**** DATA FOR THIS TASK ****
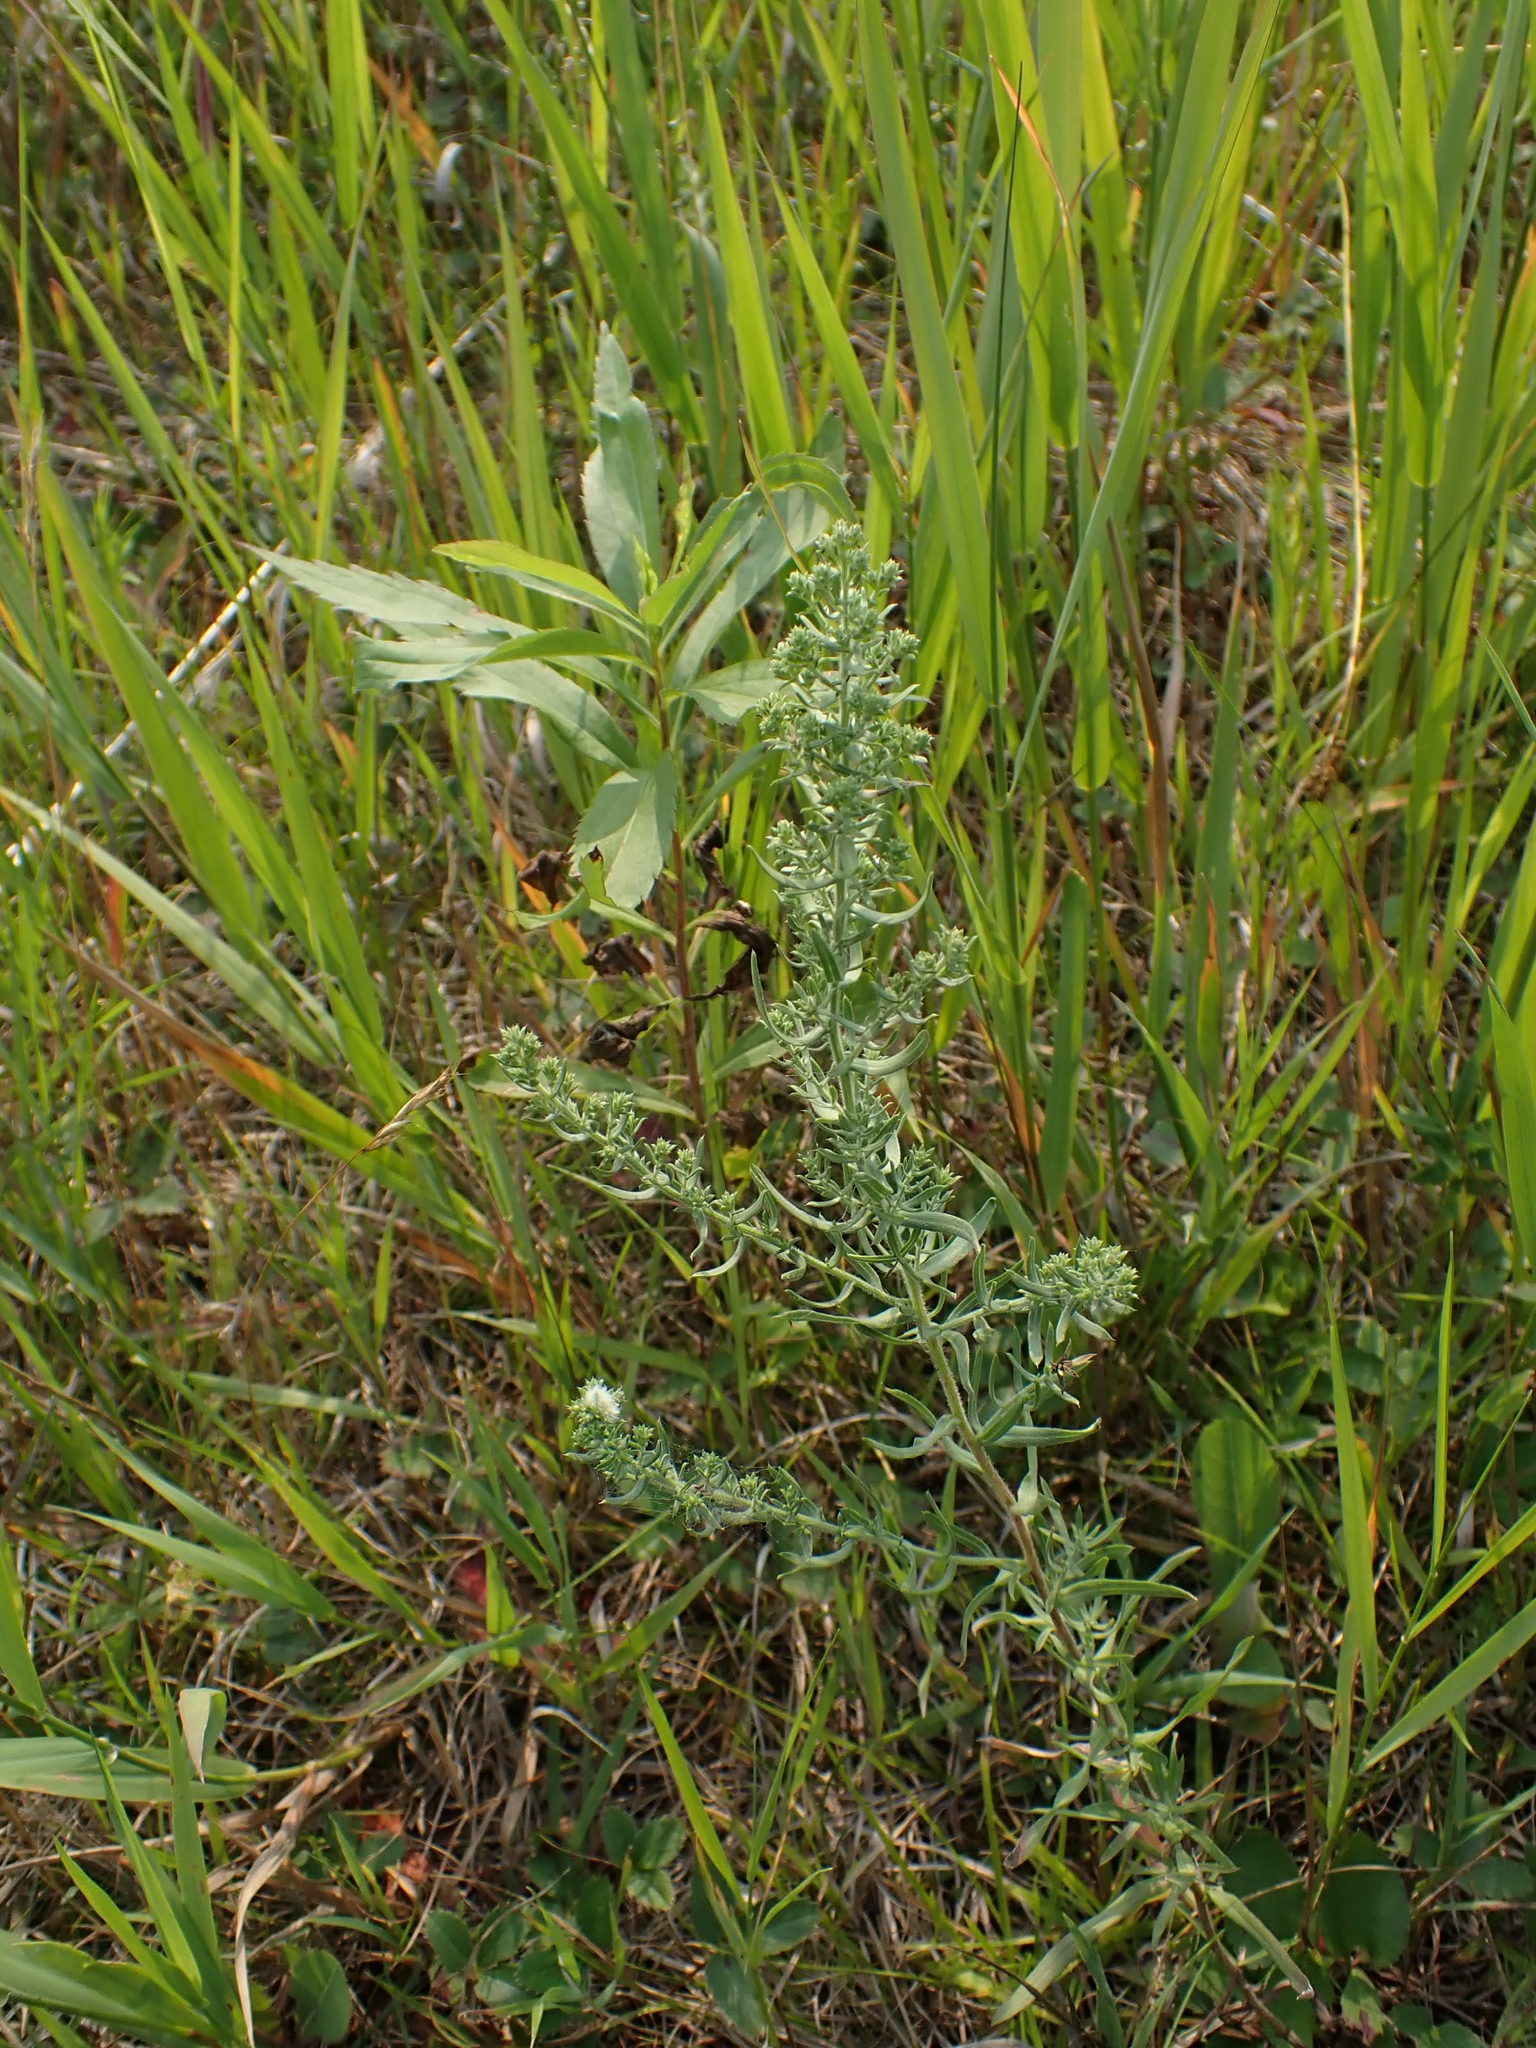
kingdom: Plantae
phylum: Tracheophyta
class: Magnoliopsida
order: Asterales
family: Asteraceae
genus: Symphyotrichum
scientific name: Symphyotrichum ericoides
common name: Heath aster
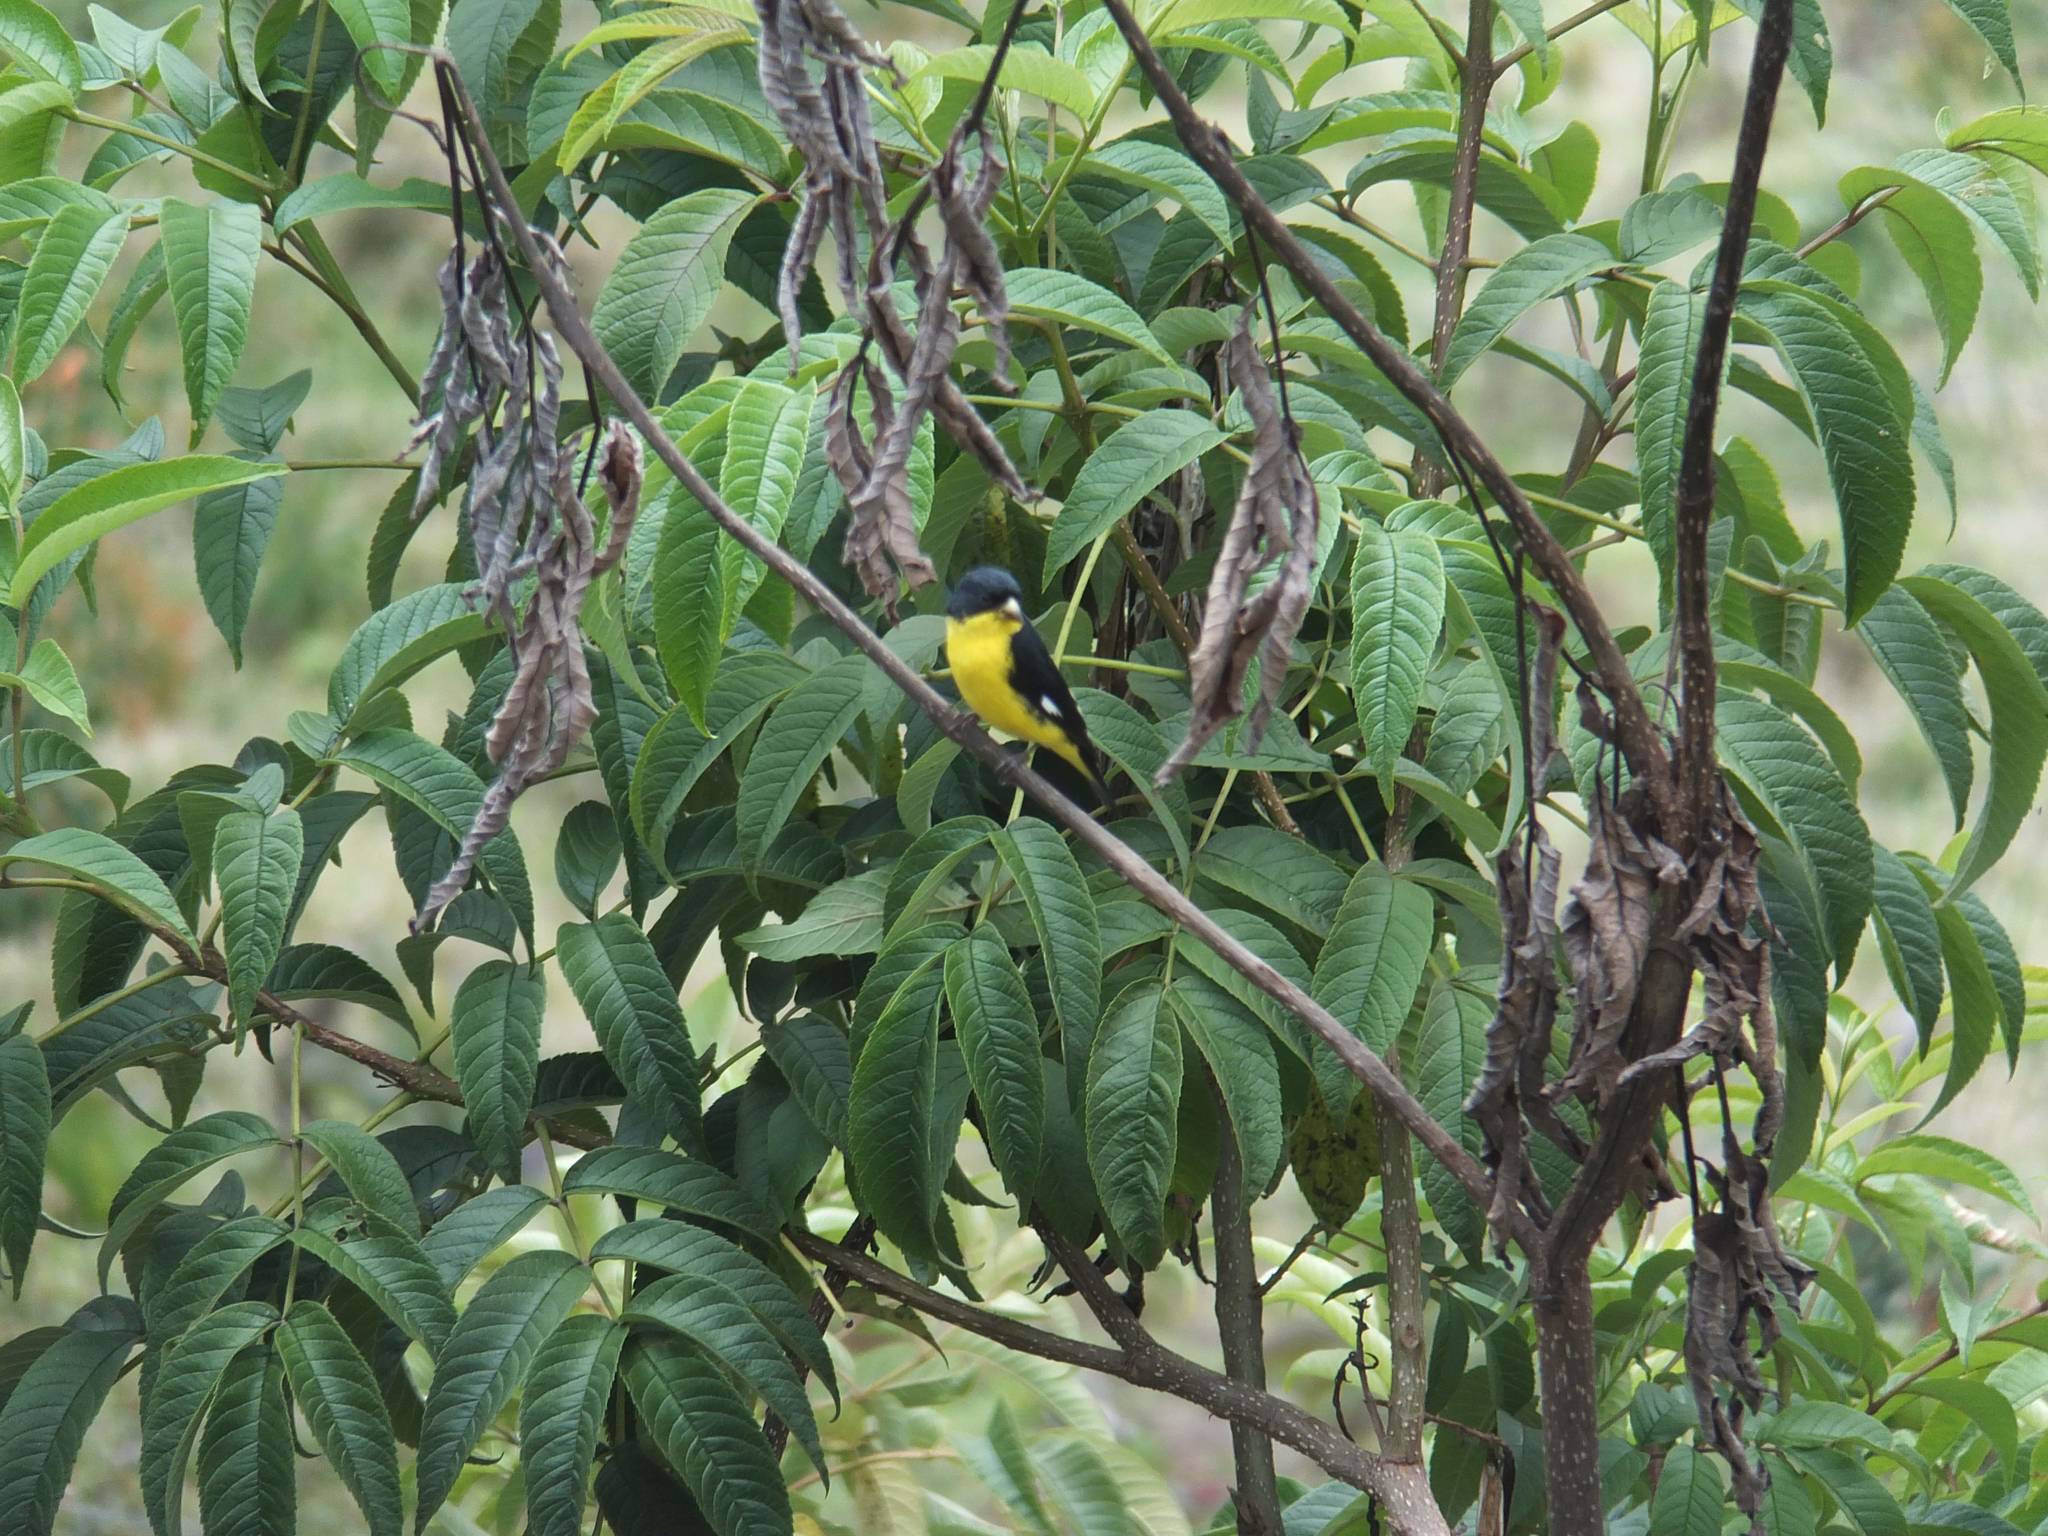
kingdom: Animalia
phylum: Chordata
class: Aves
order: Passeriformes
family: Fringillidae
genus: Spinus
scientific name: Spinus psaltria
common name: Lesser goldfinch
****
REQUIRED WORK: Copy out the lines of the entries from the line containing "phylum: Chordata" through the last line of the entries, word for word.

WORKED SOLUTION:
phylum: Chordata
class: Aves
order: Passeriformes
family: Fringillidae
genus: Spinus
scientific name: Spinus psaltria
common name: Lesser goldfinch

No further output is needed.